How to complete this task> What you return should be each line of the data containing the string "CROSS".

Dataset extract>

↓↓↓

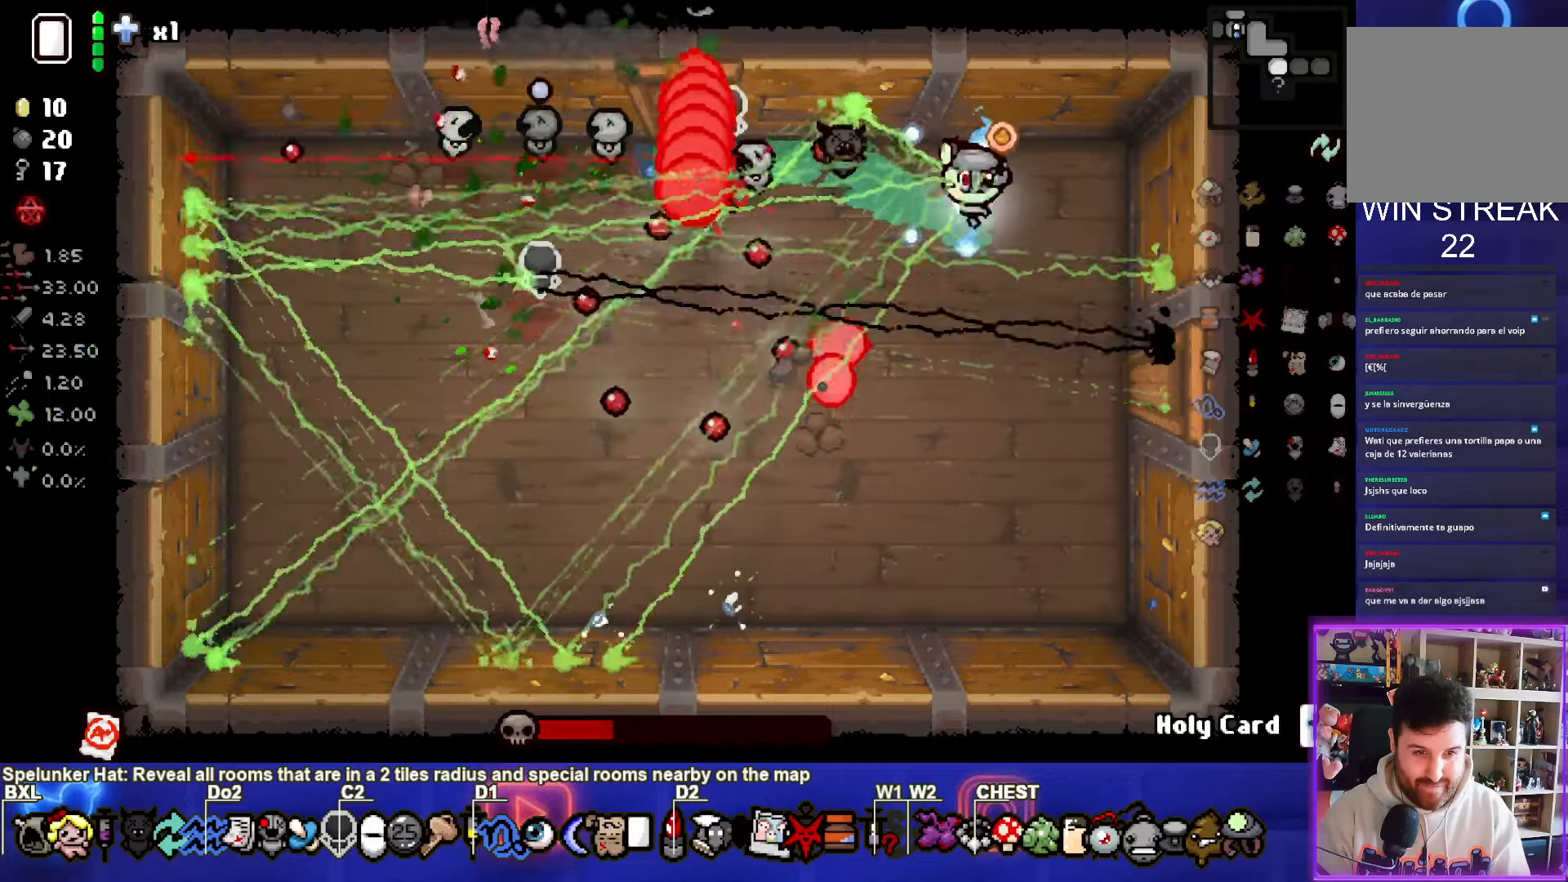
{"buttons": ["SQUARE"], "left_stick": "center", "events": [[100, "left_stick", "right"], [267, "left_stick", "center"]]}
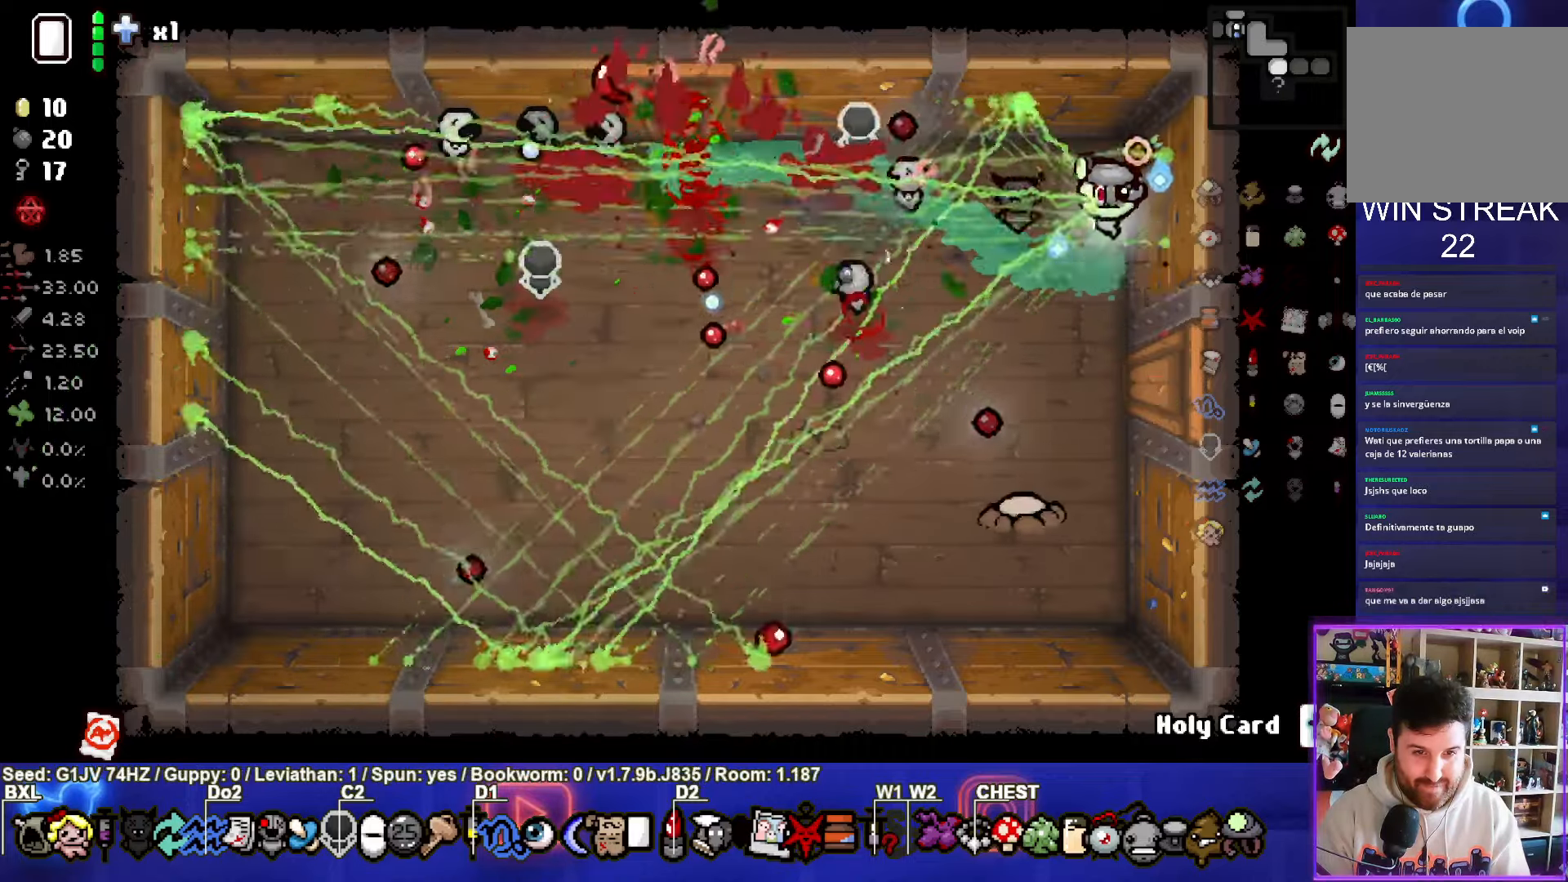
{"buttons": ["CROSS"], "left_stick": "up-left", "events": [[300, "left_stick", "up-left"], [350, "CROSS", "down"], [367, "SQUARE", "up"]]}
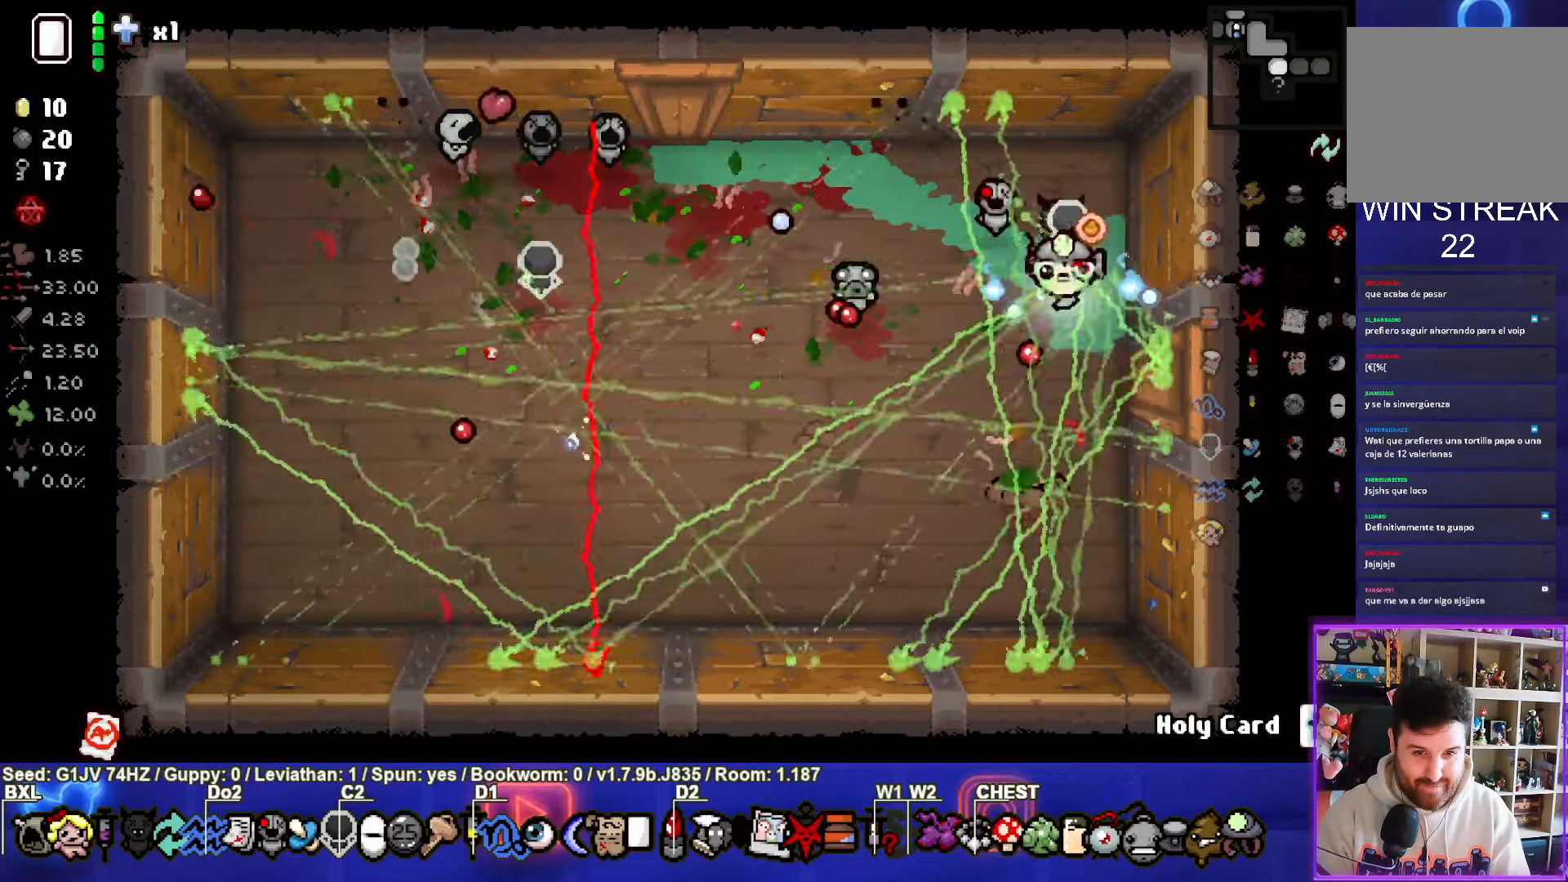
{"buttons": [], "left_stick": "left", "events": [[117, "left_stick", "up"], [367, "left_stick", "left"], [417, "CROSS", "up"]]}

↑↑↑

Response box>
{"buttons": ["CROSS"], "left_stick": "up-left", "events": [[300, "left_stick", "up-left"], [350, "CROSS", "down"], [367, "SQUARE", "up"]]}
{"buttons": [], "left_stick": "left", "events": [[117, "left_stick", "up"], [367, "left_stick", "left"], [417, "CROSS", "up"]]}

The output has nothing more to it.